Enfin les obstacles furent levés et le couple put choisir trois enfants ; ce n’était pas une mince affaire. On leur montra d’abord Nadia, un bébé de sept mois. L’enfant était très petite, rousse et absolument pas belle. Mais Nadia souriait à tout le monde. Quand Jakob prit la fillette dans les bras, il eut les larmes aux yeux. Pour Irina il y eut à ce moment-là une certitude : cette fillette est pour nous. Puis on invita Irina et Jakob au cours de musique pour les enfants de deux ans. « À part deux garçons, aucun des enfants n’a fait attention à nous. Micha et Kolia, eux, nous ont regardé et nous ont souri jusqu’aux oreilles. Le signal était clair : ces deux-là étaient pour nous », raconte Irina. Ce 7 mai 2003 nous avons quitté l’orphelinat avec trois enfants. Ce n’est qu’après notre retour à la maison que nous avons pris la mesure de toute la charge de responsabilité et de travail.
Vinrent alors des périodes de tension. Du côté de l’État il n’y eut aucune forme de soutien. Mais la presse et la télévision ne laissaient pas de répit à la famille, jusqu’à ce qu’elle opposa à tous un non poli.
Deux ans s’écoulèrent et la famille s’agrandit encore : le nouveau membre de la famille Schwez fut le petit Sacha de trois mois. Au début ce garçon fut souvent malade et Irina dut passer beaucoup de temps avec lui à l’hôpital. Les gens n’arrêtaient pas de demander : « Aviez-vous vraiment besoin de ça ? » Or en dépit de cette incompréhension des autres la famille continua à grandir : un an après Sacha c’est Jana (6 ans) qui vint s’ajouter et après Jana d’un coup trois enfants de la même famille : Andréï (4 ans), Karina (3 ans) et Julia (2 ans). Ces trois étaient physiquement décharnés : Julia pesait tout juste 7 kg, Karina avait un dérèglement de la coordination des mouvements. Les médecins leur demandèrent sur un ton de reproche pourquoi ils accueillaient des enfants handicapés.
Un travail qui comble
Irina reconnaît que sa tâche n’est pas simple : « Parfois elle est si dure qu’on aurait envie d’abandonner ; on ne sait plus comment s’y prendre, on a le sentiment d’être dans une impasse. Mais le Seigneur sait toujours défaire le nœud ».

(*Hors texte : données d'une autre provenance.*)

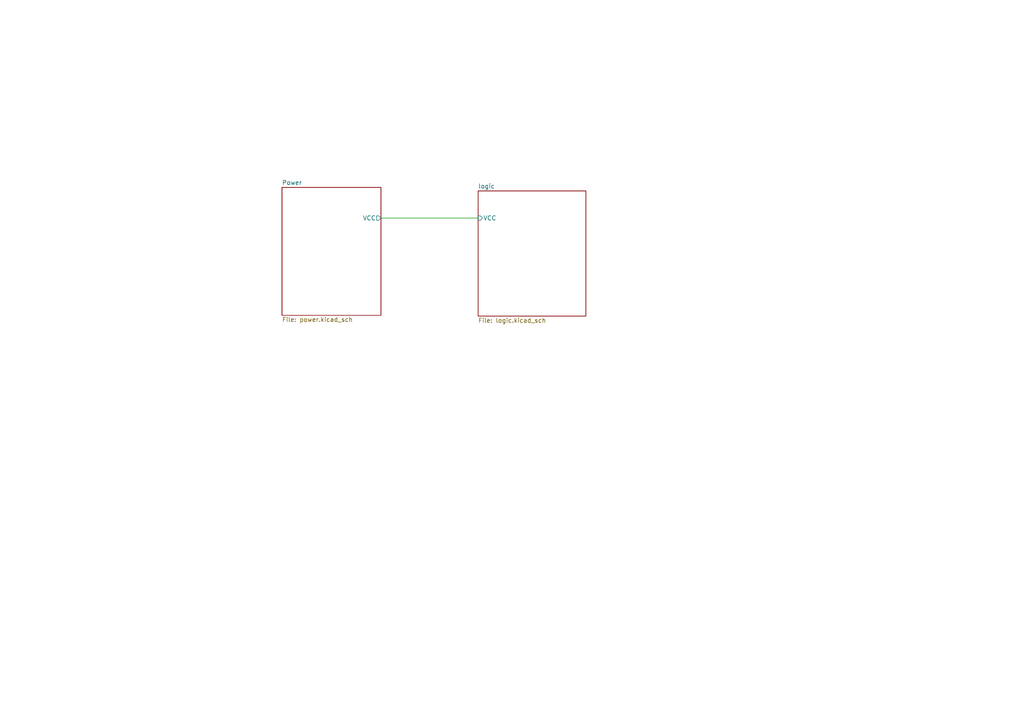
<source format=kicad_sch>
(kicad_sch (version 20230121) (generator eeschema)

  (uuid 87c78429-be2b-40ed-8d3b-56cb9666a56f)

  (paper "A4")

  


  (wire (pts (xy 110.49 63.246) (xy 138.684 63.246))
    (stroke (width 0) (type solid))
    (uuid edc9ab4f-487a-48dc-95f2-4d87f0e9cf9e)
  )

  (sheet (at 81.788 54.356) (size 28.702 37.084)
    (stroke (width 0) (type solid))
    (fill (color 0 0 0 0.0000))
    (uuid 00000000-0000-0000-0000-00005ca71704)
    (property "Sheetname" "Power" (at 81.788 53.7205 0)
      (effects (font (size 1.27 1.27)) (justify left bottom))
    )
    (property "Sheetfile" "power.kicad_sch" (at 81.788 91.9485 0)
      (effects (font (size 1.27 1.27)) (justify left top))
    )
    (pin "VCC" output (at 110.49 63.246 0)
      (effects (font (size 1.27 1.27)) (justify right))
      (uuid e83e0227-ac0f-4180-82bd-68d3a7b56476)
    )
    (instances
      (project "good-project"
        (path "/87c78429-be2b-40ed-8d3b-56cb9666a56f" (page "2"))
      )
    )
  )

  (sheet (at 138.684 55.372) (size 31.242 36.322)
    (stroke (width 0) (type solid))
    (fill (color 0 0 0 0.0000))
    (uuid 00000000-0000-0000-0000-00005ca75bc1)
    (property "Sheetname" "logic" (at 138.684 54.7365 0)
      (effects (font (size 1.27 1.27)) (justify left bottom))
    )
    (property "Sheetfile" "logic.kicad_sch" (at 138.684 92.2025 0)
      (effects (font (size 1.27 1.27)) (justify left top))
    )
    (pin "VCC" input (at 138.684 63.246 180)
      (effects (font (size 1.27 1.27)) (justify left))
      (uuid 7e969d15-6cc0-4258-8b27-586608a21adb)
    )
    (instances
      (project "good-project"
        (path "/87c78429-be2b-40ed-8d3b-56cb9666a56f" (page "3"))
      )
    )
  )

  (sheet_instances
    (path "/" (page "1"))
  )
)

</source>
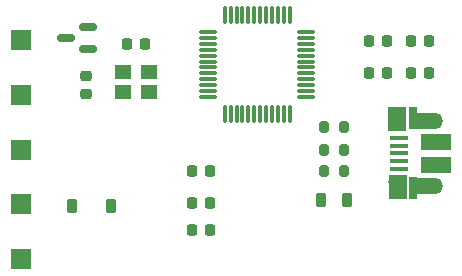
<source format=gbr>
%TF.GenerationSoftware,KiCad,Pcbnew,8.0.4+dfsg-1*%
%TF.CreationDate,2024-12-04T17:14:15+00:00*%
%TF.ProjectId,single-sided-radio-interface,73696e67-6c65-42d7-9369-6465642d7261,rev?*%
%TF.SameCoordinates,Original*%
%TF.FileFunction,Soldermask,Top*%
%TF.FilePolarity,Negative*%
%FSLAX46Y46*%
G04 Gerber Fmt 4.6, Leading zero omitted, Abs format (unit mm)*
G04 Created by KiCad (PCBNEW 8.0.4+dfsg-1) date 2024-12-04 17:14:15*
%MOMM*%
%LPD*%
G01*
G04 APERTURE LIST*
G04 Aperture macros list*
%AMRoundRect*
0 Rectangle with rounded corners*
0 $1 Rounding radius*
0 $2 $3 $4 $5 $6 $7 $8 $9 X,Y pos of 4 corners*
0 Add a 4 corners polygon primitive as box body*
4,1,4,$2,$3,$4,$5,$6,$7,$8,$9,$2,$3,0*
0 Add four circle primitives for the rounded corners*
1,1,$1+$1,$2,$3*
1,1,$1+$1,$4,$5*
1,1,$1+$1,$6,$7*
1,1,$1+$1,$8,$9*
0 Add four rect primitives between the rounded corners*
20,1,$1+$1,$2,$3,$4,$5,0*
20,1,$1+$1,$4,$5,$6,$7,0*
20,1,$1+$1,$6,$7,$8,$9,0*
20,1,$1+$1,$8,$9,$2,$3,0*%
G04 Aperture macros list end*
%ADD10R,1.400000X1.200000*%
%ADD11RoundRect,0.075000X-0.075000X0.662500X-0.075000X-0.662500X0.075000X-0.662500X0.075000X0.662500X0*%
%ADD12RoundRect,0.075000X-0.662500X0.075000X-0.662500X-0.075000X0.662500X-0.075000X0.662500X0.075000X0*%
%ADD13RoundRect,0.200000X-0.200000X-0.275000X0.200000X-0.275000X0.200000X0.275000X-0.200000X0.275000X0*%
%ADD14RoundRect,0.200000X0.200000X0.275000X-0.200000X0.275000X-0.200000X-0.275000X0.200000X-0.275000X0*%
%ADD15RoundRect,0.150000X0.587500X0.150000X-0.587500X0.150000X-0.587500X-0.150000X0.587500X-0.150000X0*%
%ADD16RoundRect,0.218750X-0.218750X-0.381250X0.218750X-0.381250X0.218750X0.381250X-0.218750X0.381250X0*%
%ADD17R,1.700000X1.700000*%
%ADD18RoundRect,0.225000X-0.225000X-0.375000X0.225000X-0.375000X0.225000X0.375000X-0.225000X0.375000X0*%
%ADD19RoundRect,0.225000X-0.225000X-0.250000X0.225000X-0.250000X0.225000X0.250000X-0.225000X0.250000X0*%
%ADD20RoundRect,0.225000X0.225000X0.250000X-0.225000X0.250000X-0.225000X-0.250000X0.225000X-0.250000X0*%
%ADD21RoundRect,0.225000X0.250000X-0.225000X0.250000X0.225000X-0.250000X0.225000X-0.250000X-0.225000X0*%
%ADD22R,1.650000X0.400000*%
%ADD23R,0.700000X1.825000*%
%ADD24R,1.500000X2.000000*%
%ADD25R,2.000000X1.350000*%
%ADD26O,1.700000X1.350000*%
%ADD27O,1.500000X1.100000*%
%ADD28R,2.500000X1.430000*%
G04 APERTURE END LIST*
D10*
%TO.C,Y1*%
X84650000Y-65350000D03*
X86850000Y-65350000D03*
X86850000Y-63650000D03*
X84650000Y-63650000D03*
%TD*%
D11*
%TO.C,U1*%
X98750000Y-58837500D03*
X98250000Y-58837500D03*
X97750000Y-58837500D03*
X97250000Y-58837500D03*
X96750000Y-58837500D03*
X96250000Y-58837500D03*
X95750000Y-58837500D03*
X95250000Y-58837500D03*
X94750000Y-58837500D03*
X94250000Y-58837500D03*
X93750000Y-58837500D03*
X93250000Y-58837500D03*
D12*
X91837500Y-60250000D03*
X91837500Y-60750000D03*
X91837500Y-61250000D03*
X91837500Y-61750000D03*
X91837500Y-62250000D03*
X91837500Y-62750000D03*
X91837500Y-63250000D03*
X91837500Y-63750000D03*
X91837500Y-64250000D03*
X91837500Y-64750000D03*
X91837500Y-65250000D03*
X91837500Y-65750000D03*
D11*
X93250000Y-67162500D03*
X93750000Y-67162500D03*
X94250000Y-67162500D03*
X94750000Y-67162500D03*
X95250000Y-67162500D03*
X95750000Y-67162500D03*
X96250000Y-67162500D03*
X96750000Y-67162500D03*
X97250000Y-67162500D03*
X97750000Y-67162500D03*
X98250000Y-67162500D03*
X98750000Y-67162500D03*
D12*
X100162500Y-65750000D03*
X100162500Y-65250000D03*
X100162500Y-64750000D03*
X100162500Y-64250000D03*
X100162500Y-63750000D03*
X100162500Y-63250000D03*
X100162500Y-62750000D03*
X100162500Y-62250000D03*
X100162500Y-61750000D03*
X100162500Y-61250000D03*
X100162500Y-60750000D03*
X100162500Y-60250000D03*
%TD*%
D13*
%TO.C,R3*%
X101675000Y-68250000D03*
X103325000Y-68250000D03*
%TD*%
D14*
%TO.C,R2*%
X103325000Y-70250000D03*
X101675000Y-70250000D03*
%TD*%
D13*
%TO.C,R1*%
X101675000Y-72000000D03*
X103325000Y-72000000D03*
%TD*%
D15*
%TO.C,Q1*%
X81687500Y-61700000D03*
X81687500Y-59800000D03*
X79812500Y-60750000D03*
%TD*%
D16*
%TO.C,L1*%
X101437500Y-74500000D03*
X103562500Y-74500000D03*
%TD*%
D17*
%TO.C,J9*%
X76000000Y-79500000D03*
%TD*%
%TO.C,J8*%
X76000000Y-74850000D03*
%TD*%
%TO.C,J7*%
X76000000Y-70200000D03*
%TD*%
%TO.C,J6*%
X76000000Y-65550000D03*
%TD*%
%TO.C,J5*%
X76000000Y-60900000D03*
%TD*%
D18*
%TO.C,D1*%
X80350000Y-75000000D03*
X83650000Y-75000000D03*
%TD*%
D19*
%TO.C,C9*%
X92025000Y-74750000D03*
X90475000Y-74750000D03*
%TD*%
%TO.C,C8*%
X90475000Y-72000000D03*
X92025000Y-72000000D03*
%TD*%
%TO.C,C7*%
X90475000Y-77000000D03*
X92025000Y-77000000D03*
%TD*%
D20*
%TO.C,C6*%
X110525000Y-63750000D03*
X108975000Y-63750000D03*
%TD*%
%TO.C,C5*%
X108975000Y-61000000D03*
X110525000Y-61000000D03*
%TD*%
D19*
%TO.C,C4*%
X107025000Y-61000000D03*
X105475000Y-61000000D03*
%TD*%
%TO.C,C3*%
X107025000Y-63750000D03*
X105475000Y-63750000D03*
%TD*%
%TO.C,C2*%
X84975000Y-61250000D03*
X86525000Y-61250000D03*
%TD*%
D21*
%TO.C,C1*%
X81500000Y-65525000D03*
X81500000Y-63975000D03*
%TD*%
D22*
%TO.C,J10*%
X107985000Y-71825000D03*
X107985000Y-71175000D03*
X107985000Y-70525000D03*
X107985000Y-69875000D03*
X107985000Y-69225000D03*
D23*
X109185000Y-73475000D03*
D24*
X107885000Y-73375000D03*
D25*
X109935000Y-73255000D03*
D26*
X110865000Y-73255000D03*
D27*
X107865000Y-72945000D03*
D28*
X111135000Y-71485000D03*
X111135000Y-69565000D03*
D27*
X107865000Y-68105000D03*
D26*
X110865000Y-67795000D03*
D25*
X109935000Y-67775000D03*
D24*
X107865000Y-67625000D03*
D23*
X109185000Y-67525000D03*
%TD*%
M02*

</source>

Parfois le comportement des enfants laisse à désirer : une fois ils ont fait du feu au milieu de la maison, ils dessinent sur la tapisserie ou l’arrachent, ils cassent des meubles. Un incendie a détruit 300 balles de foin et le bois prévu pour l’hiver. « Mais le positif l’emporte tout de même », continue Irina. « Il y a bien des choses qui réjouissent le cœur et inspirent l’espoir : les enfants aiment aller au culte et à l’école du dimanche ; les plus grands lisent dans la Bible pour enfants et essaient déjà de lire dans la « vraie » Bible ; ils lisent aussi des revues chrétiennes pour enfants et aiment discuter avec nous de sujets bibliques. Ils reconnaissent leur erreurs, même si c’est avec hésitation. Quelques enfants vont à l’école de musique. En famille nous faisons des sorties dans la nature ou au bord de la mer ».
Il y a un an environ les deux (pour l’instant) dernières filles sont venues s’ajouter comme membres de la famille Schwez : Angelina (5 ans) et Sofia (3 ans). Désormais Jakob et Irina élèvent 13 enfants : 3 à eux et 10 en garde.
Même si le travail comporte de gros défis, le couple n’imagine plus une vie sans tous ces enfants. « Vivre sans ces enfants est devenu impensable pour nous. Nous ne nous confions pas en nos propres forces, mais au Seigneur Jésus. Et puisqu’il nous les a confiés, il accomplira aussi le travail nécessaire en eux et en nous. Il nous conduira tous dans la gloire éternelle. »
Même en Ukraine les quinze personnes de la famille Schwez (dont dix enfants adoptés) ne sont pas monnaie courante. Dans leur village de Ryshanovka tout le monde les connaît et voit en eux un bon exemple.